Data-Efficient Multi-Agent Spatial Planning with LLMs
Huangyuan Su, Aaron Walsman, Daniel Garces, Sham Kakade, Stephanie Gil
TL;DR
This work treats multi-agent taxi routing on a graph as a data-efficient planning problem and demonstrates that pretrained LLMs can serve as effective base policies for spatial planning. By combining zero-shot prompting, grounding of graph information, and a rollout-based offline/online learning framework, the approach achieves state-of-the-art performance with far fewer environment interactions than prior methods. Finetuning via one-at-a-time rollout substantially improves planning quality and mitigates spatial hallucinations, while a range of prompting strategies reveals trade-offs between accuracy and computation. The results show strong generalization to larger maps and more agents, highlighting the potential for LLMs to accelerate data-efficient planning in dynamic, multi-agent logistics tasks. The work also outlines limitations such as inference speed and hallucination risks, and points to future directions including predictive value functions and broader benchmarks.

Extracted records
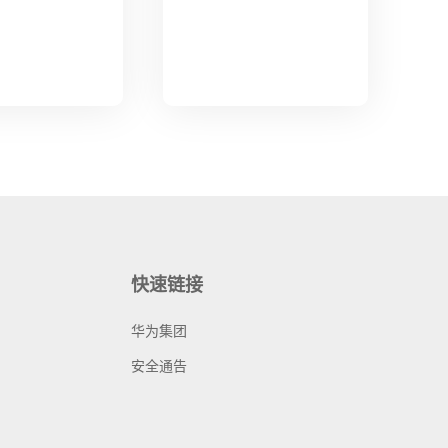
快速链接
华为集团
安全通告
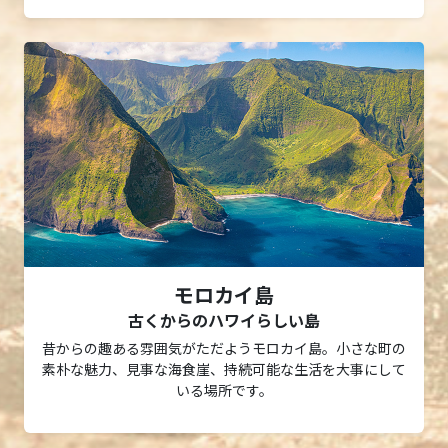
モロカイ島
古くからのハワイらしい島
昔からの趣ある雰囲気がただようモロカイ島。小さな町の
素朴な魅力、見事な海食崖、持続可能な生活を大事にして
いる場所です。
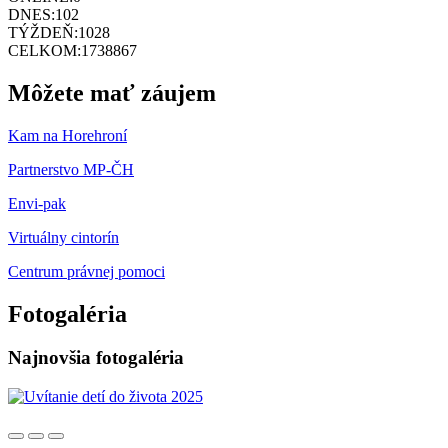
DNES:
102
TÝŽDEŇ:
1028
CELKOM:
1738867
Môžete mať záujem
Kam na Horehroní
Partnerstvo MP-ČH
Envi-pak
Virtuálny cintorín
Centrum právnej pomoci
Fotogaléria
Najnovšia fotogaléria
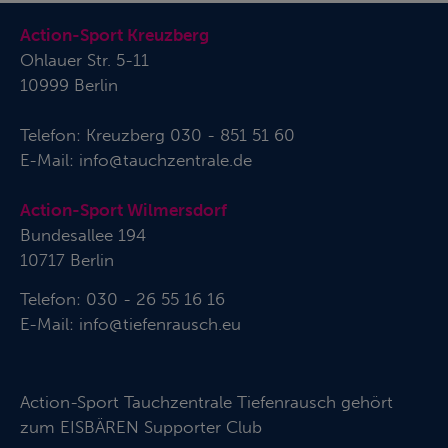
Action-Sport Kreuzberg
Ohlauer Str. 5-11
10999 Berlin
Telefon:
Kreuzberg 030 - 851 51 60
E-Mail:
info@tauchzentrale.de
Action-Sport Wilmersdorf
Bundesallee 194
10717 Berlin
Telefon: 030 - 26 55 16 16
E-Mail:
info@tiefenrausch.eu
Action-Sport Tauchzentrale Tiefenrausch gehört
zum
EISBÄREN Supporter Club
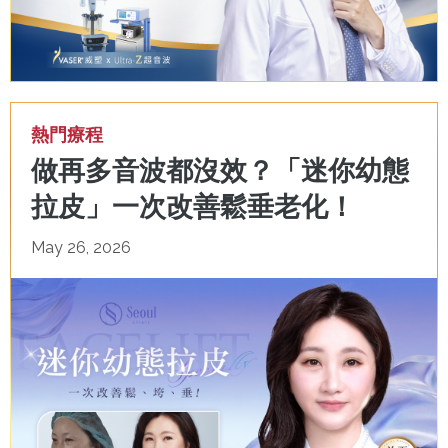
熱門療程
做再多音波都沒效？「迷你幼態
拉皮」一次改善鬆垂老化！
May 26, 2026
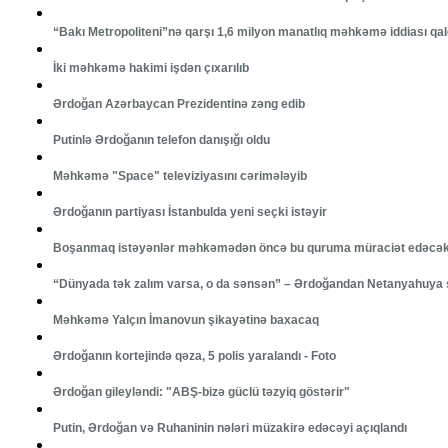
“Bakı Metropoliteni”nə qarşı 1,6 milyon manatlıq məhkəmə iddiası qald
İki məhkəmə hakimi işdən çıxarılıb
Ərdoğan Azərbaycan Prezidentinə zəng edib
Putinlə Ərdoğanın telefon danışığı oldu
Məhkəmə "Space" televiziyasını cərimələyib
Ərdoğanın partiyası İstanbulda yeni seçki istəyir
Boşanmaq istəyənlər məhkəmədən öncə bu quruma müraciət edəcə
“Dünyada tək zalım varsa, o da sənsən” – Ərdoğandan Netanyahuya s
Məhkəmə Yalçın İmanovun şikayətinə baxacaq
Ərdoğanın kortejində qəza, 5 polis yaralandı - Foto
Ərdoğan gileyləndi: "ABŞ-bizə güclü təzyiq göstərir"
Putin, Ərdoğan və Ruhaninin nələri müzakirə edəcəyi açıqlandı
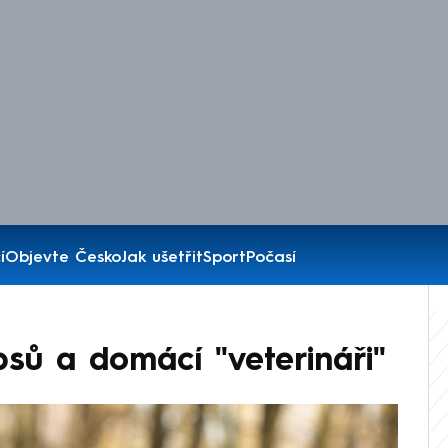
í
Objevte Česko
Jak ušetřit
Sport
Počasí
psů a domácí "veterináři"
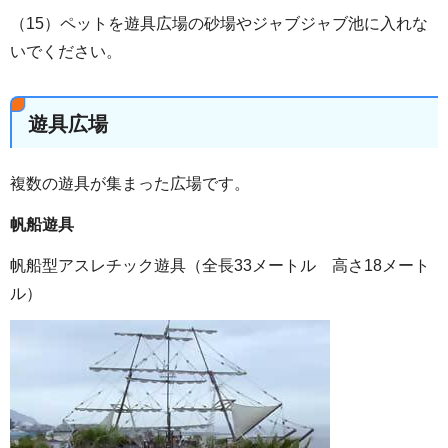
（15）ペットを遊具広場の砂場やジャブジャブ池に入れな
いでください。
遊具広場
複数の遊具が集まった広場です。
帆船遊具
帆船型アスレチック遊具（全長33メートル 高さ18メート
ル）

### Task requirements:
1. List the authors named in the summary of the multi-agent spatial planning work.
2. Pick up the summary of the multi-agent spatial planning work after its last sentence and carry it on.

### Answers in order:
1. Huangyuan Su, Aaron Walsman, Daniel Garces, Sham Kakade, Stephanie Gil

2.
Abstract
In this project, our goal is to determine how to leverage the world-knowledge of pretrained large language models for efficient and robust learning in multiagent decision making. We examine this in a taxi routing and assignment problem where agents must decide how to best pick up passengers in order to minimize overall waiting time. While this problem is situated on a graphical road network, we show that with the proper prompting zero-shot performance is quite strong on this task. Furthermore, with limited fine-tuning along with the one-at-a-time rollout algorithm for look ahead, LLMs can out-compete existing approaches with 50 times fewer environmental interactions. We also explore the benefits of various linguistic prompting approaches and show that including certain easy-to-compute information in the prompt significantly improves performance. Finally, we highlight the LLM's built-in semantic understanding, showing its ability to adapt to environmental factors through simple prompts.